→ Work order 1
Reproduce word for word the passage of the Gordillo article starting with "However, last Tuesday" and going on through "alliances with her.".
→ Work order 2
Condense the paragraph of the Gordillo article that begins "Her support was considered key" into a shorter version that keeps its main facts.

→ Text block
The charges of her lavish lifestyle rankled sensibilities in a country where teachers are poorly paid and schools chronically underperform.
If found guilty, Gordillo could face 30 years in prison. In the past, government prosecutors have had a notoriously hard time winning convictions in organized crime cases and other politically high-profile cases. The judge’s decision on Monday marked a partial reversal of that trend, though defense lawyers have claimed Gordillo is innocent and the government’s case is weak.
Gordillo started out as a school teacher, then rose to become one of Mexico’s most flamboyant and powerful political operators, displaying her opulence openly with designer clothes and bags.
For years, the 68-year-old union leader beat back attacks from dissidents, political foes and journalists who have seen her as a symbol of Mexico’s corrupt, old-style politics.
However, last Tuesday Gordillo was detained as she landed at the Toluca airport near Mexico City on a private plane from San Diego and whisked away by authorities.
Her support was considered key in giving former Mexican presidents Vicente Fox and Felipe Calderon, both of the conservative National Action Party, presidential victories in the elections of 2000 and 2006 respectively, which unseated the long-ruling Institutional Revolutionary Party (PRI), where Gordillo began her career, but which she later abandoned. The PRI held the presidency without interruption from 1929 to 2000.
The case brought by the administration of Mexican President Enrique Pena Nieto, who recovered the presidency for the PRI in last year’s elections, contrasts with the attitude of his predecessors. The two previous National Action Party presidents tolerated Gordillo and even formed alliances with her.
Gordillo’s arrest was widely seen as a warning to the shadowy business interests, monopolies and corrupt union leaders who have long wielded power almost as great as the government’s in Mexico’s national affairs.

→ Supplied material
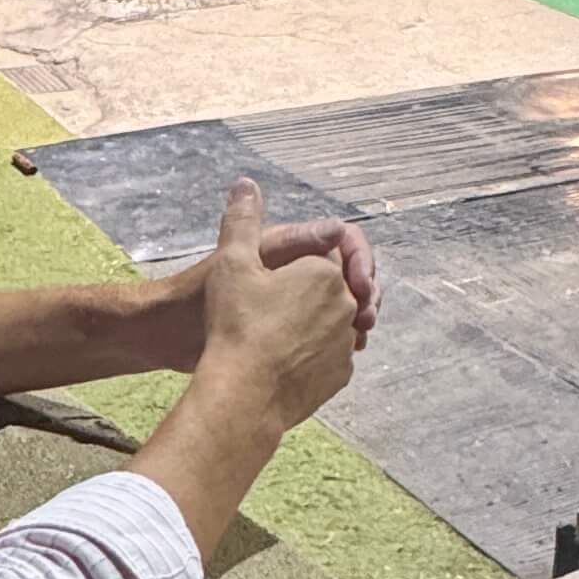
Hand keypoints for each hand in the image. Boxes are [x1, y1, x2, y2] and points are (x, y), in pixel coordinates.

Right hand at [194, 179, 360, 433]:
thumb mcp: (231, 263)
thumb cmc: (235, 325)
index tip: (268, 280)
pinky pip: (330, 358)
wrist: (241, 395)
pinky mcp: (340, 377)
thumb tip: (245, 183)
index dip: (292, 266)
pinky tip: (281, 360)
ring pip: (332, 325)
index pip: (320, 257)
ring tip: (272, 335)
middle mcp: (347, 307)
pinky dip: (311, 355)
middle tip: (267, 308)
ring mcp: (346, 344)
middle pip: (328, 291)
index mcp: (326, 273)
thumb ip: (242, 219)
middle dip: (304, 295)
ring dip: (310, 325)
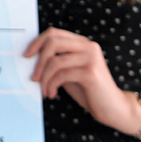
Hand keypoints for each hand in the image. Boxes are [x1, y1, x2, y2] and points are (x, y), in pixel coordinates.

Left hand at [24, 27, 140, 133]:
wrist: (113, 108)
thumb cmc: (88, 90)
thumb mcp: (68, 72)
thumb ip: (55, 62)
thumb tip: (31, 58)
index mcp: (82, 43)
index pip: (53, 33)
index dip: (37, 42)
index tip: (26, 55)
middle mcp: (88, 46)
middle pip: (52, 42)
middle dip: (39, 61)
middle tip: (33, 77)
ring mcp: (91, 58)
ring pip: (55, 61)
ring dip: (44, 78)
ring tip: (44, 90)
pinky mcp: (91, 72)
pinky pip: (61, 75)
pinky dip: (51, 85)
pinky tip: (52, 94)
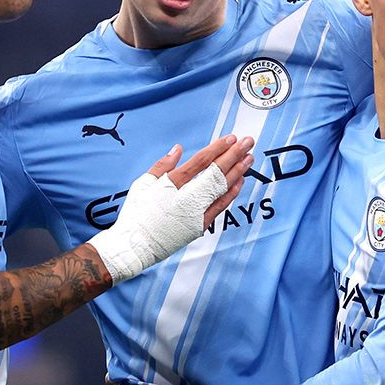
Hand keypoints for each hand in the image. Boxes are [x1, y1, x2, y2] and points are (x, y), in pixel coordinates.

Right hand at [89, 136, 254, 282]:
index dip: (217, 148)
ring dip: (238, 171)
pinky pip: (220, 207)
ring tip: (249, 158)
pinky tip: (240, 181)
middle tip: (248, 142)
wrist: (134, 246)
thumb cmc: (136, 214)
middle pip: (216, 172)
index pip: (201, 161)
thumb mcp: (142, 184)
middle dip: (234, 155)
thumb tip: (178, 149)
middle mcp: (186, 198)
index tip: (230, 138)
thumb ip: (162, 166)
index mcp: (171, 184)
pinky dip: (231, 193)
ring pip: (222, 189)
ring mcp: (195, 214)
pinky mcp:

→ Task result 1
However, last Tuesday Gordillo was detained as she landed at the Toluca airport near Mexico City on a private plane from San Diego and whisked away by authorities.
Her support was considered key in giving former Mexican presidents Vicente Fox and Felipe Calderon, both of the conservative National Action Party, presidential victories in the elections of 2000 and 2006 respectively, which unseated the long-ruling Institutional Revolutionary Party (PRI), where Gordillo began her career, but which she later abandoned. The PRI held the presidency without interruption from 1929 to 2000.
The case brought by the administration of Mexican President Enrique Pena Nieto, who recovered the presidency for the PRI in last year’s elections, contrasts with the attitude of his predecessors. The two previous National Action Party presidents tolerated Gordillo and even formed alliances with her.

→ Task result 2
Gordillo's backing was considered key to the presidential victories of Vicente Fox in 2000 and Felipe Calderon in 2006, both of the conservative National Action Party. Those wins unseated the Institutional Revolutionary Party (PRI), which had held the presidency without interruption from 1929 to 2000. Gordillo began her career in the PRI but later abandoned it.